In many states, leaders are encouraging residents to limit their July 4 celebrations to help stem the spread of the coronavirus. Harold Maass

5:50 a.m.

The United States hit another grim milestone in the coronavirus pandemic Thursday, recording 55,220 new daily cases, according to The Washington Post. Georgia and Florida both set single-day records — Georgia reported 3,472 new daily cases, while Florida recorded a staggering 10,109 cases Thursday, up more than 3,500 from Wednesday's record-breaking total. "It's the 25th consecutive day that Florida has set a record high in its seven-day rolling average," the Post says.

Texas reported nearly 8,000 new cases Thursday, and in Houston, hospitals are being forced to transfer patients to facilities in other parts of the state as intensive care units near capacity due to the surge in COVID-19 patients. "We're running out of ICU beds," Harris Health Systems spokesman Bryan McLeod told ABC News. Texas Gov. Greg Abbott (R) mandated everyone in the state wear masks in public to help slow the spread of the virus.

There have been more than 11 million coronavirus cases worldwide, with 521,000 global deaths. While cases continue to skyrocket in the U.S., there hasn't been a corresponding surge in the death toll. However, a study published Wednesday in JAMA Internal Medicine said the true COVID-19 death toll may be significantly higher than what's being reported. Jessica Hullinger

July 2, 2020

Poll after poll has shown former Vice President Joe Biden with a growing lead over President Trump, and with COVID-19 cases surging again, the president's approval level is sinking as well.

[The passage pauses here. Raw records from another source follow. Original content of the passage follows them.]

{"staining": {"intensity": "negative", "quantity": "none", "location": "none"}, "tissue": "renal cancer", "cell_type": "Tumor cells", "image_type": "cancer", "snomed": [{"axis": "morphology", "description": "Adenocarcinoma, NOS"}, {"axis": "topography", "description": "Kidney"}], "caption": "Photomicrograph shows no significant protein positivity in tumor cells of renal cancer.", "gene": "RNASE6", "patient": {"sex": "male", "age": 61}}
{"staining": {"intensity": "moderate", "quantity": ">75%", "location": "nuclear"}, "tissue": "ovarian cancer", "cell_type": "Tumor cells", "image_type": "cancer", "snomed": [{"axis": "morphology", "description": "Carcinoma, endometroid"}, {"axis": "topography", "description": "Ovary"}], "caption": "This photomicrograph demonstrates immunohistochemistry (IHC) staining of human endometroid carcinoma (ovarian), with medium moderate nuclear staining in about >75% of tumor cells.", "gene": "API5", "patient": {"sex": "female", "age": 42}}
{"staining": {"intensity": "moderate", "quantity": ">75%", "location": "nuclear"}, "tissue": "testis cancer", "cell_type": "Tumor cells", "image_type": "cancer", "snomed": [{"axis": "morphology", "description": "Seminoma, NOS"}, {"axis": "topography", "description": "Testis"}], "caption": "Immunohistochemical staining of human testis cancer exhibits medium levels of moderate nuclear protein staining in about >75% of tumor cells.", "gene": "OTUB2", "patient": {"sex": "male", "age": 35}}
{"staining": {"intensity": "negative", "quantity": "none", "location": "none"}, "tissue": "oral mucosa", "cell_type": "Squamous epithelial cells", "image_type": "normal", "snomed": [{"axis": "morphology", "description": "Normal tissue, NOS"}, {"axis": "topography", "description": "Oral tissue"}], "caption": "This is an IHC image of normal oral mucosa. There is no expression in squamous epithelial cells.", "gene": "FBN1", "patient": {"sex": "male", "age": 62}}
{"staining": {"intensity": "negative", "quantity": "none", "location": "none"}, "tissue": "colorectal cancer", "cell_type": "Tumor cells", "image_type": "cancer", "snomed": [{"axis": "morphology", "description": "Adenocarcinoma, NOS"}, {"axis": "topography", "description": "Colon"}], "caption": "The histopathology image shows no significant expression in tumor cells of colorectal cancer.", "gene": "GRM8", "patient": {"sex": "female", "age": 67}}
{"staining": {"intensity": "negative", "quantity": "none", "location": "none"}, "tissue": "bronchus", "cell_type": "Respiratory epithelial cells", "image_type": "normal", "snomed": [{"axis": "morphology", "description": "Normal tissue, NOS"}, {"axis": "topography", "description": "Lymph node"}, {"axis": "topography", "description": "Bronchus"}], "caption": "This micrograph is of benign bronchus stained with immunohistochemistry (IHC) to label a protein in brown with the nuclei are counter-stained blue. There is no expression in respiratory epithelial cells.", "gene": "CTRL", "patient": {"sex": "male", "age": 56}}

It's all leading Trump to claim "the polls are all fake" and, when he does believe them, beg for advice to turn it all around, Vanity Fair reports.

In recent days, Trump has appeared "down in the dumps," Republicans who have spoken with him tell Vanity Fair. "People around him think his heart's not in it," one Republican close to the White House said of his campaign. Trump is reportedly stuck between appealing to his base and suburban voters, leading him to even call Fox News' Tucker Carlson last week and beg "What do I do? What do I do?"

In other instances, Trump has appeared in denial of his sputtering campaign and claimed "the polls are all fake," a Republican in touch with Trump tells Vanity Fair. But at other times he reportedly believes the polls — and blames them on his son-in-law and senior adviser Jared Kushner. But the reported blame games haven't stopped the bad news from pouring in, namely when it comes to the resumption of campaign rallies where Trump usually thrives. With coronavirus spreading throughout Florida and a mandatory mask policy now in place in Jacksonville, the Trump campaign is reportedly ready to cancel his 15,000-person rally at the Republican National Convention next month "so that Trump doesn’t suffer another Tulsa–like humiliation," Vanity Fair writes.